Atlantoaxial Instability in Individuals with Down Syndrome: Epidemiologic, Radiographic, and Clinical Studies

Pueschel SM, Scola FH
Child Development Center, Department of Pediatrics, Providence, RI 02902

Atlantoaxial instability is a relatively frequent finding in individuals with Down syndrome. We examined 404 patients with this chromosome disorder and observed their atlanto-dens intervals and spinal canal widths to be significantly different from children without Down syndrome. Significant differences were also noted between boys and girls with Down syndrome in spinal canal widths but not in atlanto-dens interval measurements. When different neck positions were compared, measurements obtained in flexion were significantly greater than in extension or in neutral position. In addition, more patients had greater than or equal to 5 mm atlanto-dens interval measurements in flexion than in extension or neutral. A total of 59 (14.6%) of 404 patients displayed atlantoaxial instability. Fifty-three (13.1%) patients had asymptomatic atlantoaxial instability, and special precautions will have to be taken with this group of children. Six (1.5%) patients had symptomatic atlantoaxial instability who underwent surgery to prevent further injury to the spinal cord.
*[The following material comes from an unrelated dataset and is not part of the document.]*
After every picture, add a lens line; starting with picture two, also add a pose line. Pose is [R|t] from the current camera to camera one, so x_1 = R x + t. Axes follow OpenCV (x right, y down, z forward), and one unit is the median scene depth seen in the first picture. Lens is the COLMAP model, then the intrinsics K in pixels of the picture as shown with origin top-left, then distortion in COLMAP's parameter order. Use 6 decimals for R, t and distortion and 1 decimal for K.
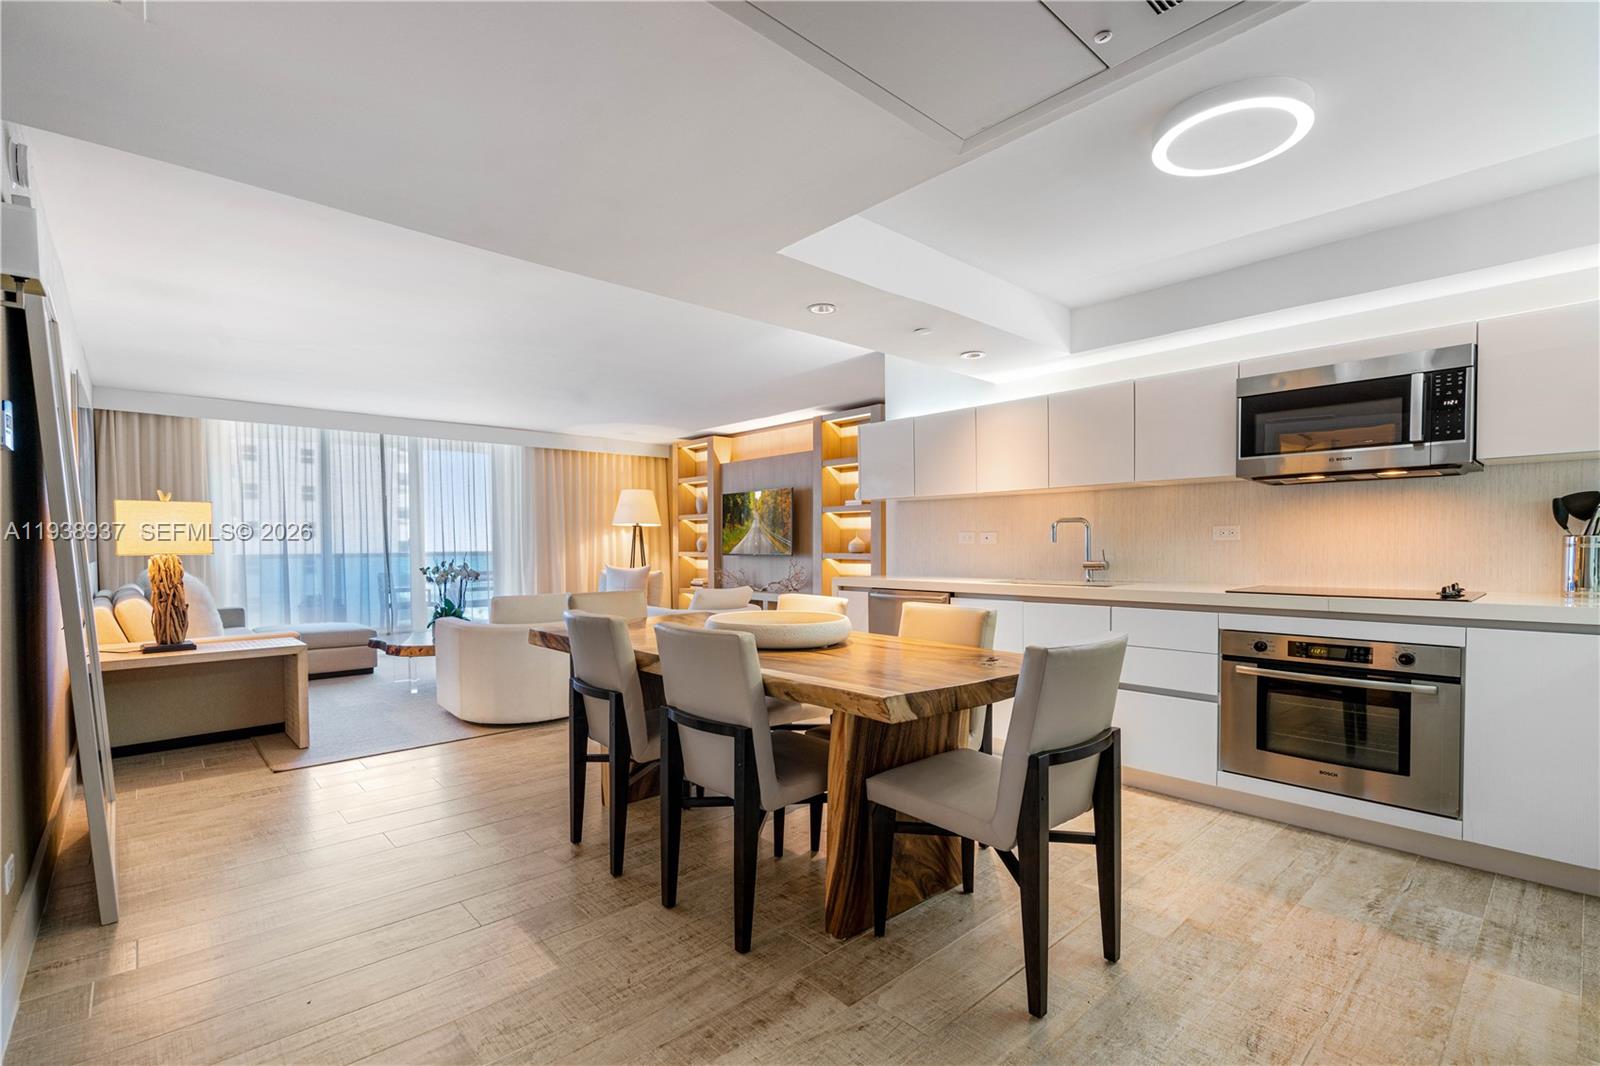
lens RADIAL K [[729.1, 0, 792.3], [0, 729.1, 559.1], [0, 0, 1]] dist [-0.003916, 0.002873]
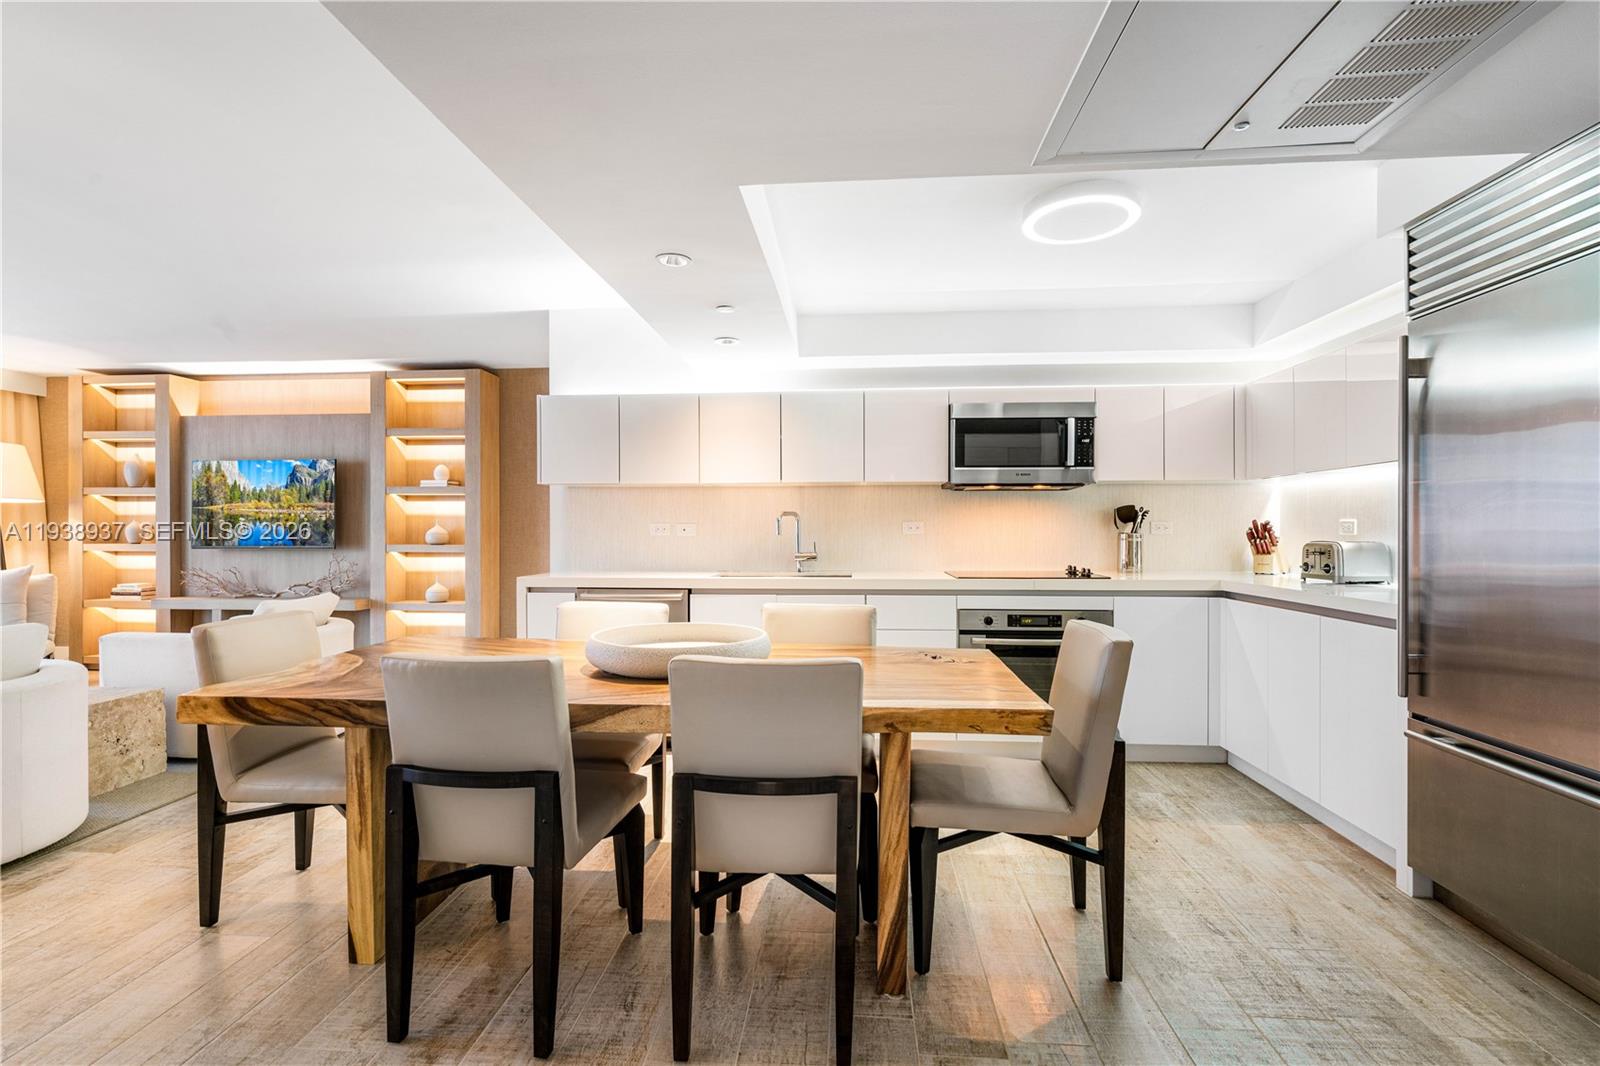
lens RADIAL K [[729.1, 0, 792.8], [0, 729.1, 531.8], [0, 0, 1]] dist [-0.003916, 0.002873]
pose [[0.726630, 0.002592, 0.687024, -0.236272], [0.009656, 0.999856, -0.013985, -0.009374], [-0.686961, 0.016796, 0.726500, 0.165295]]
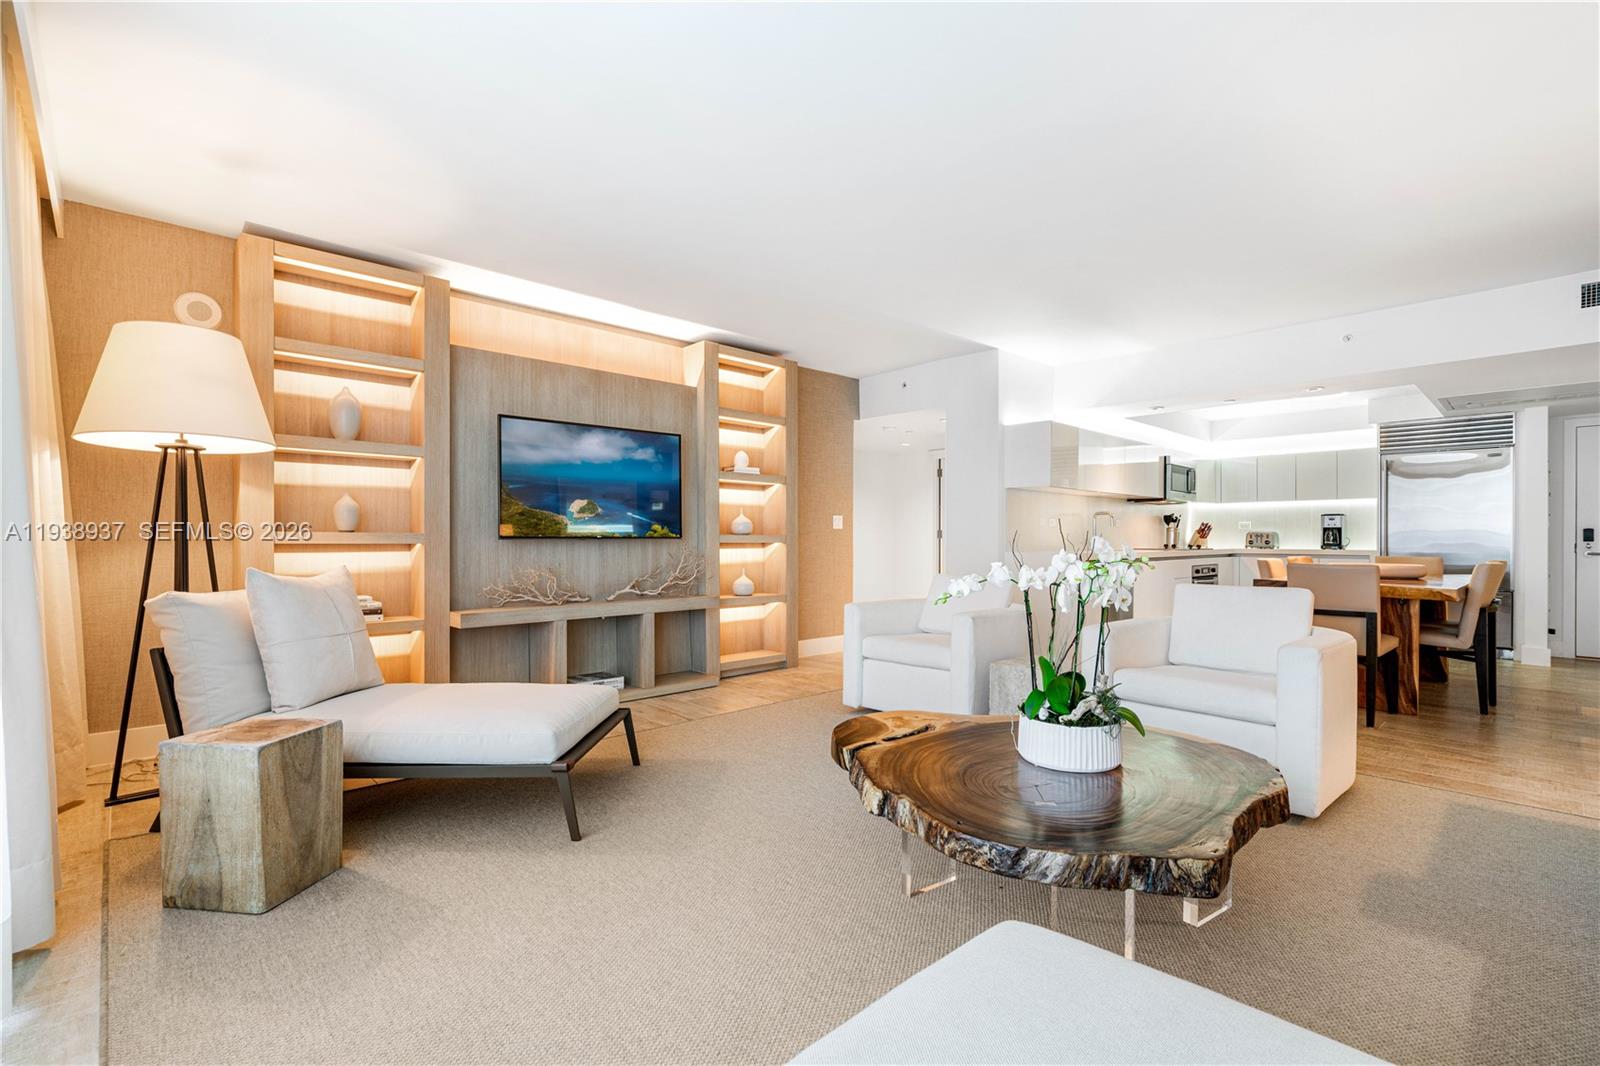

In our follow-up studies of 95 patients with Down syndrome, we did not find any significant changes during either clinical or radiographic reexaminations.
J Pediatr 110 (4): 515-521 (1987 Apr)

Atlantoaxial Instability in Down Syndrome: Roentgenographic, Neurologic, and Somatosensory Evoked Potential Studies

Pueschel SM, Findley TW, Furia J, Gallagher PL, Scola FH, Pezzullo JC

To identify patients with Down syndrome and asymptomatic atlantoaxial instability who are at increased risk for developing neurologic symptoms, we studied 27 patients with this skeletal disorder and compared them with an age- and sex-matched group of 27 patients with Down syndrome without atlantoaxial instability. A third group of six patients had symptomatic atlantoaxial instability. The mean atlanto-dens intervals and the mean spinal canal widths among the three groups were significantly different. There were no significant differences in mean composite neurologic scores and somatosensory evoked responses between patients in the asymptomatic group and those in the control group. However, when a subsample of patients with high and low latencies (greater than 1 SD below and above the mean) was formed and comparisons were made with roentgenographic findings, there was a high correspondence between somatosensory evoked potential latencies and atlanto-dens interval measurements. We conclude that no single assessment technique, but a combined approach using roentgenographic, CT scan, neurologic, and neurophysiologic investigations, will provide information of the risk status of patients with Down syndrome and atlantoaxial instability.